• [WORK INSTRUCTION 1]: List the six dimensions that the competitive analysis guide names in its table, in the order given.
• [WORK INSTRUCTION 2]: Extend the competitive analysis guide past its final sentence, picking up right after the remark about Porter's Five Forces.

• [TEXT UNDER STUDY]:

Competitive Analysis: How to Analyze Your Competitors (Template)

A competitive analysis is the structured process of studying your rivals so you can make smarter decisions about pricing, positioning, product, and messaging. It tells you where the market is crowded, where it isn't, and which moves are worth making before someone else makes them first.
Most teams do this too casually. They glance at competitor websites, run a quick Google search, and move on. That's competitor monitoring, not competitor analysis. The difference matters because monitoring describes what rivals are doing today; analysis explains what it means for your strategy tomorrow.
What is competitive analysis?
Competitive analysis is a systematic evaluation of the companies competing for the same customers you want. You study their products, pricing, messaging, channels, strengths, and weaknesses, then use that evidence to sharpen your own competitive positioning.
It sits inside the broader discipline of strategic management as the external-facing complement to internal tools like SWOT analysis. Where a SWOT helps you audit yourself, a competitive analysis keeps the lens on the market outside your walls.
The goal is not to copy competitors. It's to understand the battlefield well enough to pick a position on it where you can win. That usually means finding the gaps they've left open, the customers they're not serving well, and the value claims they can't credibly make.
Competitive analysis vs. competitor monitoring: Monitoring is ongoing and tactical. You watch what a competitor announces, set Google Alerts, track their social activity. Analysis is periodic and strategic. You pull all that raw data together, structure it, and draw conclusions that change what you do.
Key Facts: Competitive Analysis
- 90% of Fortune 500 companies use some form of competitive intelligence to guide strategic decisions, according to the Society of Competitive Intelligence Professionals (SCIP).
- Companies that conduct formal competitive analysis at least quarterly report 20% higher win rates than those that rely on informal monitoring, per a Crayon State of Competitive Intelligence report (2023).
- The average B2B sales deal involves a competitor comparison by the buyer at least 70% of the time (Gartner, 2022), meaning your team needs to know rivals' weaknesses before the buyer does.
What to analyze: the key dimensions
A thorough competitive analysis covers six dimensions. Each one answers a different strategic question.
| Dimension | Questions to ask | Where to find it |
|---|---|---|
| Products and features | What do they sell? What capabilities do they lead with? What's missing? | Product pages, G2/Capterra reviews, release notes, demos |
| Pricing and packaging | What are their tiers? Do they publish pricing? How do they bundle? | Pricing pages, sales conversations, review sites |
| Positioning and messaging | What's their core value claim? Who do they say they serve? What tone do they use? | Homepage headlines, case studies, ad copy |
| Marketing and channels | Where do they show up? SEO, paid, content, events, partnerships? | SEMrush/Ahrefs, Meta Ad Library, LinkedIn, their blog |
| Strengths and weaknesses | What do customers love? What do customers complain about? | G2, Trustpilot, Glassdoor, app store reviews |
| Market share and growth | How big are they relative to you? Are they growing or contracting? | Crunchbase, public financials, SimilarWeb traffic trends |
This connects directly to frameworks like Porter's Five Forces, which gives you a structural map of the competitive forces at work before you zoom into individual rivals.

• [INFORMATION GIVEN]:
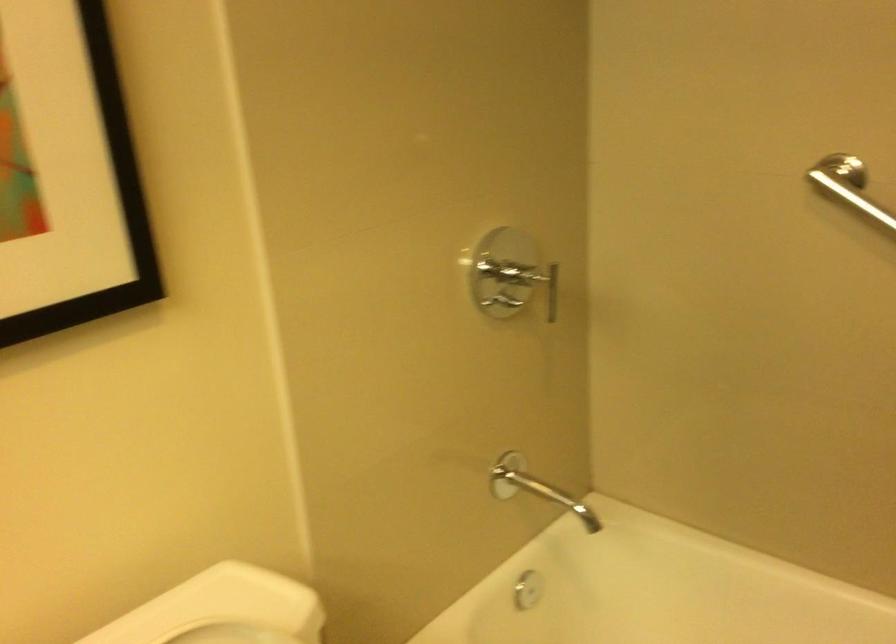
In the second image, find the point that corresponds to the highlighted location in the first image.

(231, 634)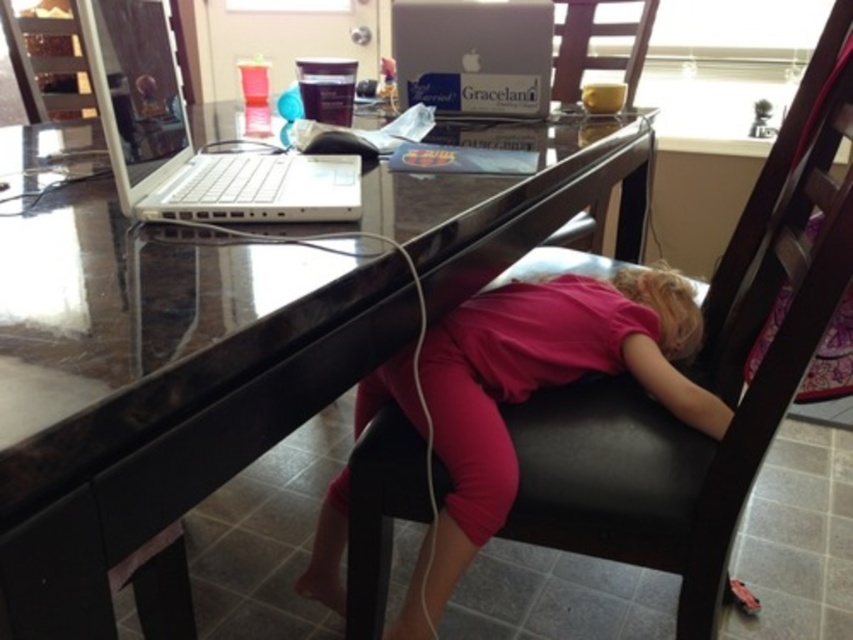
Is glossy wood table at center to the right of pink matte shirt at center from the viewer's perspective?

Incorrect, glossy wood table at center is not on the right side of pink matte shirt at center.

Does glossy wood table at center come in front of pink matte shirt at center?

Yes, glossy wood table at center is in front of pink matte shirt at center.

Locate an element on the screen. The height and width of the screenshot is (640, 853). glossy wood table at center is located at coordinates (184, 428).

Where is `glossy wood table at center`? glossy wood table at center is located at coordinates (184, 428).

Between white plastic laptop at upper left and wooden chair at upper center, which one appears on the right side from the viewer's perspective?

wooden chair at upper center is more to the right.

Is point (164, 17) closer to viewer compared to point (563, 104)?

That is True.

The height and width of the screenshot is (640, 853). In order to click on white plastic laptop at upper left in this screenshot , I will do `click(190, 141)`.

Who is shorter, black leather chair at center or wooden chair at upper center?

wooden chair at upper center is shorter.

Is point (527, 449) positioned before point (630, 58)?

Yes, it is in front of point (630, 58).

I want to click on black leather chair at center, so click(x=698, y=381).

• [RESPONSE 1]:
1. Products and features
2. Pricing and packaging
3. Positioning and messaging
4. Marketing and channels
5. Strengths and weaknesses
6. Market share and growth

• [RESPONSE 2]:
How to do a competitive analysis
Step 1: Identify your competitors
Split them into three tiers. Direct competitors sell the same thing to the same customer. Indirect competitors solve the same problem with a different solution. Substitute competitors address the same underlying job in a completely different category.
Most teams focus only on direct competitors and miss the indirect threats that eventually eat their market. A project management tool isn't just competing with other project management tools; it's competing with spreadsheets, email threads, and nothing at all.
Aim for 5 to 10 companies across all three tiers. Go beyond Google searches: ask your sales team who shows up in deals, read review-site "alternatives to" pages, and look at which companies your best customers evaluated before choosing you.
Step 2: Gather data systematically
Assign each competitor a research folder. For each one, collect at minimum: their homepage copy, pricing page, three to five customer reviews (both positive and negative), one or two published case studies, and a sample of their blog or content output.
Use tools selectively. SimilarWeb gives traffic and channel mix. SEMrush or Ahrefs shows which keywords they rank for and which they're spending on. The Meta Ad Library reveals what creative and claims they're running in paid. LinkedIn shows headcount growth by department, which signals where they're investing.
Don't ignore qualitative sources. A one-star review on G2 is often more useful than a competitor's polished website because it tells you what real customers actually struggle with.
Step 3: Build a competitor matrix
A competitor matrix puts all rivals on a single grid so you can compare them at a glance. Columns are competitors (including yourself). Rows are the dimensions that matter most to your buyers.
The goal isn't comprehensiveness; it's clarity. Keep it to 10 to 15 rows so the matrix stays readable. See the template section below for a copy-paste version.
Step 4: Run a mini-SWOT per competitor
For each major rival, spend 15 minutes filling out four boxes: what they do well (strengths), where they're weak (weaknesses), market trends they're positioned to exploit (opportunities), and pressures that could hurt them (threats).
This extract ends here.